> **Task prompt**
Which lines of the material contain the word "pixels"? Show each one.

> **Dataset extract**
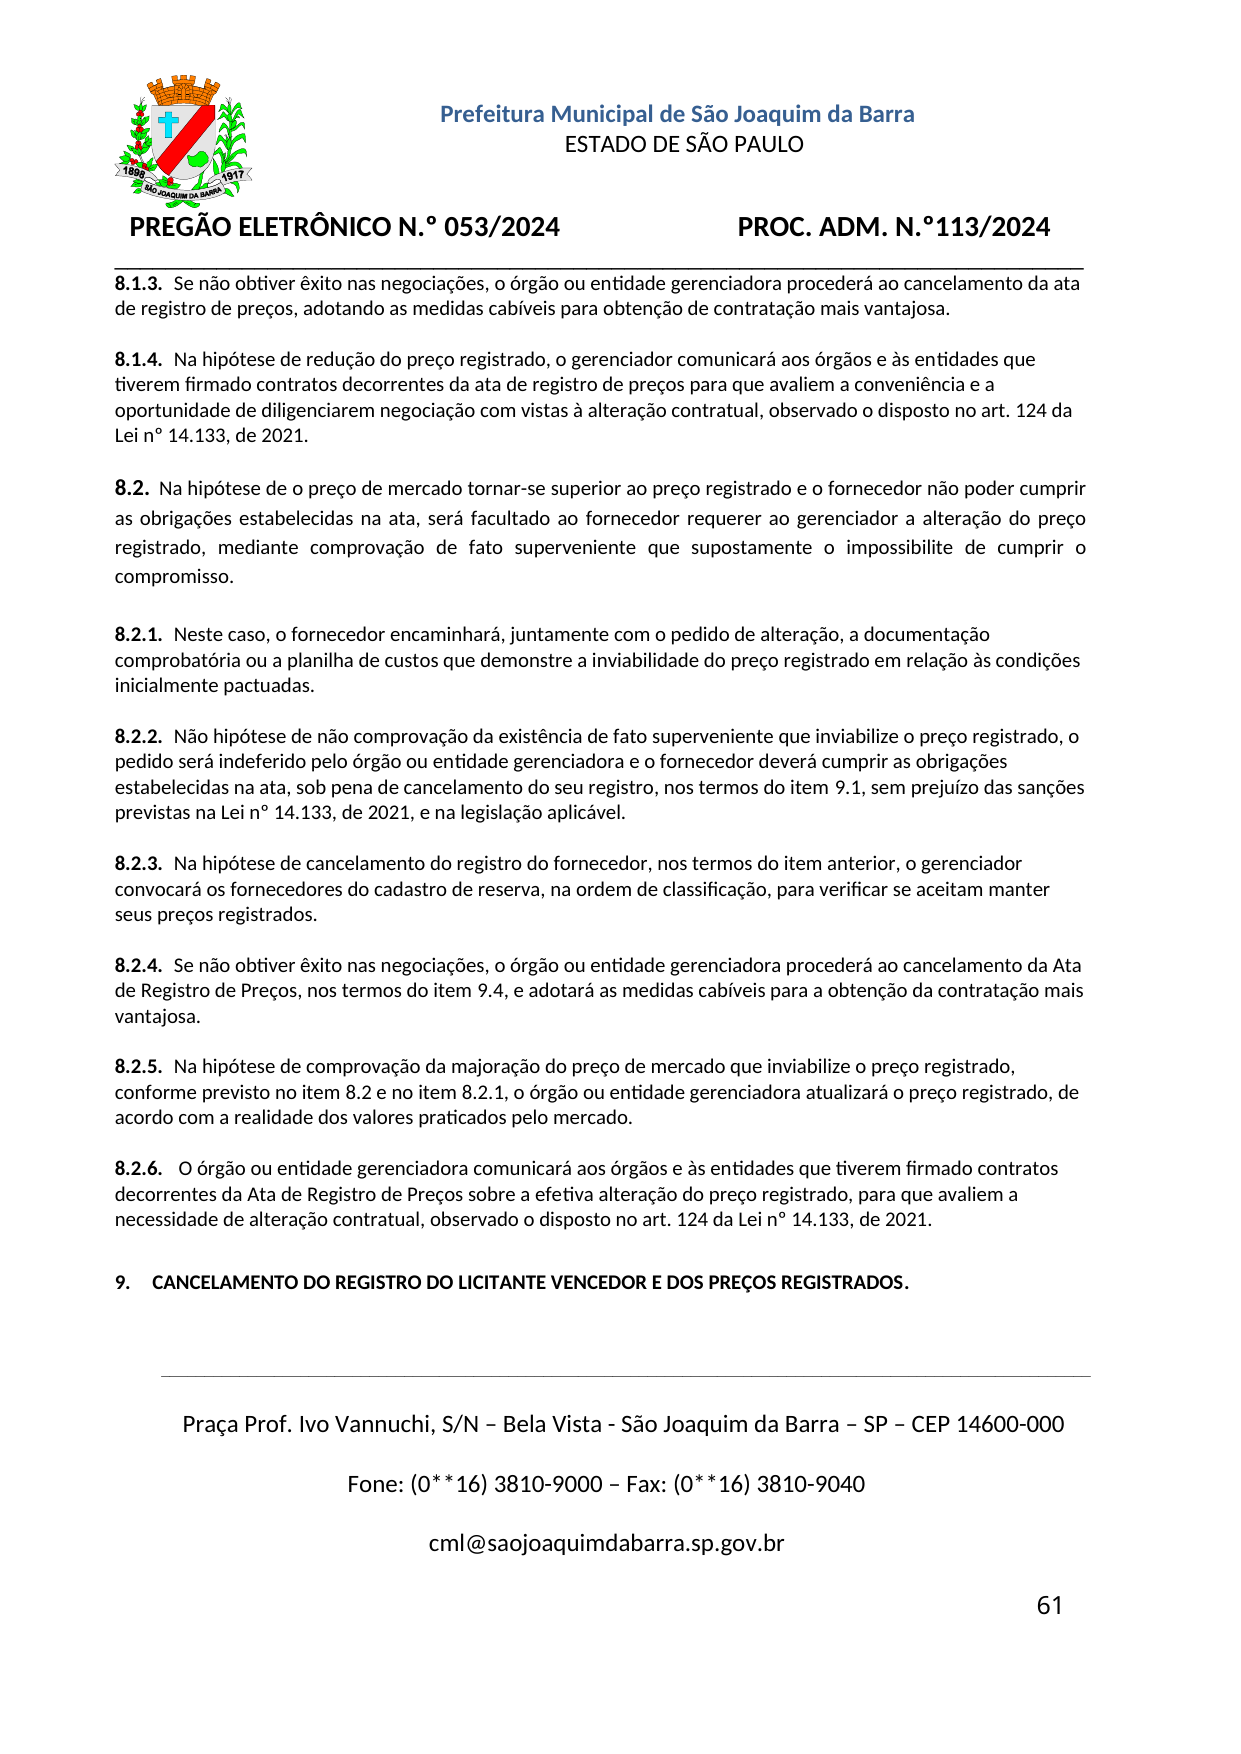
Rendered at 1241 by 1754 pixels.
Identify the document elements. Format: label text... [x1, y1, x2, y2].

list O órgão ou entidade gerenciadora comunicará aos órgãos e às entidades que tiverem firmado contratos decorrentes da Ata de Registro de Preços sobre a efetiva alteração do preço registrado, para que avaliem a necessidade de alteração contratual, observado o disposto no art. 124 da Lei nº 14.133, de 2021. [114, 1155, 1089, 1232]
list Não hipótese de não comprovação da existência de fato superveniente que inviabilize o preço registrado, o pedido será indeferido pelo órgão ou entidade gerenciadora e o fornecedor deverá cumprir as obrigações estabelecidas na ata, sob pena de cancelamento do seu registro, nos termos do item , sem prejuízo das sanções previstas na Lei nº 14.133, de 2021, e na legislação aplicável. [114, 723, 1089, 825]
list Na hipótese de redução do preço registrado, o gerenciador comunicará aos órgãos e às entidades que tiverem firmado contratos decorrentes da ata de registro de preços para que avaliem a conveniência e a oportunidade de diligenciarem negociação com vistas à alteração contratual, observado o disposto no art. 124 da Lei nº 14.133, de 2021. [114, 346, 1089, 448]
list Na hipótese de comprovação da majoração do preço de mercado que inviabilize o preço registrado, conforme previsto no item e no item , o órgão ou entidade gerenciadora atualizará o preço registrado, de acordo com a realidade dos valores praticados pelo mercado. [114, 1054, 1089, 1130]
list Se não obtiver êxito nas negociações, o órgão ou entidade gerenciadora procederá ao cancelamento da Ata de Registro de Preços, nos termos do item , e adotará as medidas cabíveis para a obtenção da contratação mais vantajosa. [114, 952, 1089, 1028]
list CANCELAMENTO DO REGISTRO DO LICITANTE VENCEDOR E DOS PREÇOS REGISTRADOS. [114, 1269, 1137, 1295]
list Na hipótese de o preço de mercado tornar-se superior ao preço registrado e o fornecedor não poder cumprir as obrigações estabelecidas na ata, será facultado ao fornecedor requerer ao gerenciador a alteração do preço registrado, mediante comprovação de fato superveniente que supostamente o impossibilite de cumprir o compromisso. [114, 473, 1089, 589]
list Se não obtiver êxito nas negociações, o órgão ou entidade gerenciadora procederá ao cancelamento da ata de registro de preços, adotando as medidas cabíveis para obtenção de contratação mais vantajosa. [114, 270, 1089, 321]
list Na hipótese de cancelamento do registro do fornecedor, nos termos do item anterior, o gerenciador convocará os fornecedores do cadastro de reserva, na ordem de classificação, para verificar se aceitam manter seus preços registrados. [114, 850, 1089, 927]
list Neste caso, o fornecedor encaminhará, juntamente com o pedido de alteração, a documentação comprobatória ou a planilha de custos que demonstre a inviabilidade do preço registrado em relação às condições inicialmente pactuadas. [114, 622, 1089, 698]
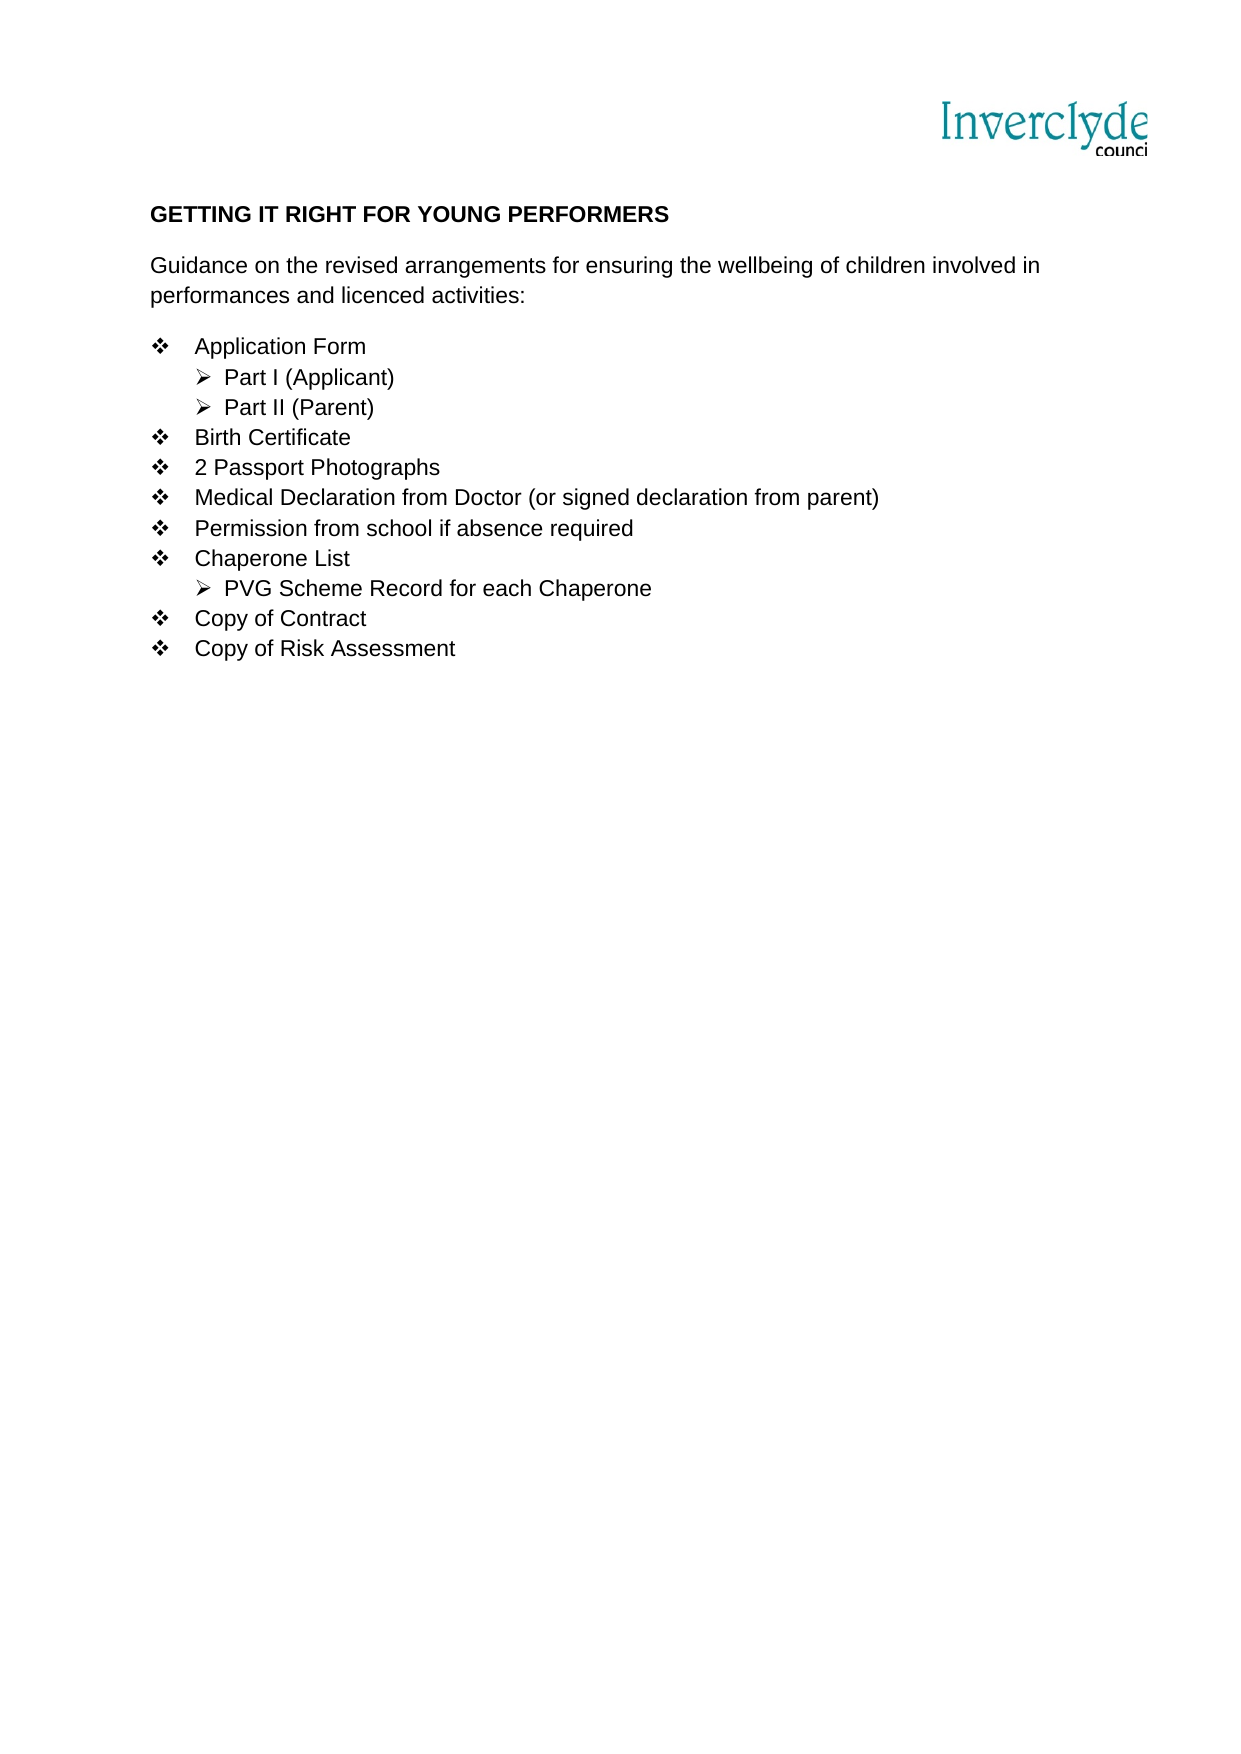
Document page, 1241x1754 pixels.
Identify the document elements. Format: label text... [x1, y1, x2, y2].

> **Response to this exercise**
Rendered at 1241 by 1754 pixels.
Document page, 1241x1754 pixels.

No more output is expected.